I know that sometimes there are biochemical and medical reasons for this.  I suffer from those. But because of my own experience, I believe I can say that even those of us who struggle with black visions can be the second kind of person and not the first.

The second kinds of person are those who see the glass as half full and bound to rise again.  One of my heroes is Velma Biddle.  She is this second kind of person.  Velma went to Israel with a tour Vickie and I led in 1997.  She was from Holyoake, Colorado and was then 88.  Her career was as a High School teacher.  This, alone, would be enough to make many folks morose.

Velma had the energy of one of her students.  At 88 she would come bounding off the bus, excited for the next adventure, for the wine of the day, wine always better than yesterdays.  We had to watch her because her interest caused her to wander to see yet another thing, another history, or another person.  Sometime in the first week of the trip she told us that she had been to Israel once before.  Back in 1937 she came as a personal secretary to Will and Ariel Durant, the great writers of history and philosophy.  She told us of riding on trains and mules instead of riding in planes and air conditioned buses. Velma sees God working in all things to make bad things good, and good things better.  The real difference between the first and second kinds of people is in seeing God as loving and graceful.  What wise fools know and the brightest of us often miss is that God always makes the party go on.

Jesus bet his life and death on it and proved that even death is conquered by the love of God.  The ending is always happy in God. And we too can be wise fools believing in new wine and new worlds.  It may take some travelling from where we are and the learning curve may sometimes be steep and strange, but we are all headed for happy endings.  I saw a clip from the movie Avatar that can describe our journey to the kingdom of heaven.

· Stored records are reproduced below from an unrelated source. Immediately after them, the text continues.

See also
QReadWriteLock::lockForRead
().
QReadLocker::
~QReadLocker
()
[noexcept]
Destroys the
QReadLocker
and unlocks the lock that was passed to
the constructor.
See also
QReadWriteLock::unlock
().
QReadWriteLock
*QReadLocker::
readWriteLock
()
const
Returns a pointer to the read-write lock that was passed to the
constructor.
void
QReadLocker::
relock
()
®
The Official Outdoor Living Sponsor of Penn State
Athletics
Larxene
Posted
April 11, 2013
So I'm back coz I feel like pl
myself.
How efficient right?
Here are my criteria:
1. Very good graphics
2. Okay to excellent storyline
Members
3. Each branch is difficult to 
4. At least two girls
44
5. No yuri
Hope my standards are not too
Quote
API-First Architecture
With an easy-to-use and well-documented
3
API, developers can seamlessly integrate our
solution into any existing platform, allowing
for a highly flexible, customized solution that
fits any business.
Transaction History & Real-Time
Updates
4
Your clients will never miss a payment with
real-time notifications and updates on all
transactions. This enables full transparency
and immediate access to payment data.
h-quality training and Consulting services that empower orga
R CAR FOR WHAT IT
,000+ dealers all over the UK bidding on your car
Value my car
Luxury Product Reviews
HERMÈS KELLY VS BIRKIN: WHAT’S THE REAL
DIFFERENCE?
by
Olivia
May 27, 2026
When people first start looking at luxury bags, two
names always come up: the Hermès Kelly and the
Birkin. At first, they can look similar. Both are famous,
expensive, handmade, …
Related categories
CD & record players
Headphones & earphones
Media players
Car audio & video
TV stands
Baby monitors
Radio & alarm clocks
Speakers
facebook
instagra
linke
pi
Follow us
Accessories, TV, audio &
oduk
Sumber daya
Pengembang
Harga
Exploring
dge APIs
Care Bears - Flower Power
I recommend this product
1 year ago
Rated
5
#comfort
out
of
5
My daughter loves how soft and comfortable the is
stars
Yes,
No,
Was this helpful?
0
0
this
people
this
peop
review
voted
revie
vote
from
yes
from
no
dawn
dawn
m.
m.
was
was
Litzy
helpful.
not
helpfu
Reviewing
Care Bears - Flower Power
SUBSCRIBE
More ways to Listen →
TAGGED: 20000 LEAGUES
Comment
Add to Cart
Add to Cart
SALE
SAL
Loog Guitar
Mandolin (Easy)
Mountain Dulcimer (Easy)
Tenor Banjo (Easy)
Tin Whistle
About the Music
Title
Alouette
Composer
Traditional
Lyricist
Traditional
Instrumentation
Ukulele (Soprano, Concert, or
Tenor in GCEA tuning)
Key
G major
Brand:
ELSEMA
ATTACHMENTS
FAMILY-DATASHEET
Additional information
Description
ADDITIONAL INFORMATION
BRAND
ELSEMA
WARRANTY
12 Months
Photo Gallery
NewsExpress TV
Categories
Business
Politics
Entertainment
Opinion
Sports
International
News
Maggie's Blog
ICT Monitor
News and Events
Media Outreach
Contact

Play Clip - Avatar, “Hallelujah Mountains”, http://wingclips.com/

The team that gets to the Hallelujah Mountains, the new wine and new world, is made of a pilot who has been there and instinctually knows how to return, the head of the Avatar project who has given her life to understanding, a young man who has studied such things but never taken the trip, and a neophyte who knows nothing, doesn’t know why he is going or what is expected of him.  It will take the whole team to be successful.

And for us to be wise fools it will take our whole team, from the most experienced to newest soul in the room.  You can trust with all your heart that being disciples together in worship, study and service, we are on the journey.  Our journey will be much like Harry’s in which every tragedy is filled with and leads to a new grace, a new joy.  It is the truth of the Wedding of Cana.  It is what will make Velma Biddle’s of us all so that we too can dance and sing our way to heaven in the now and in the forever.  Party on!  Shalom and Amen.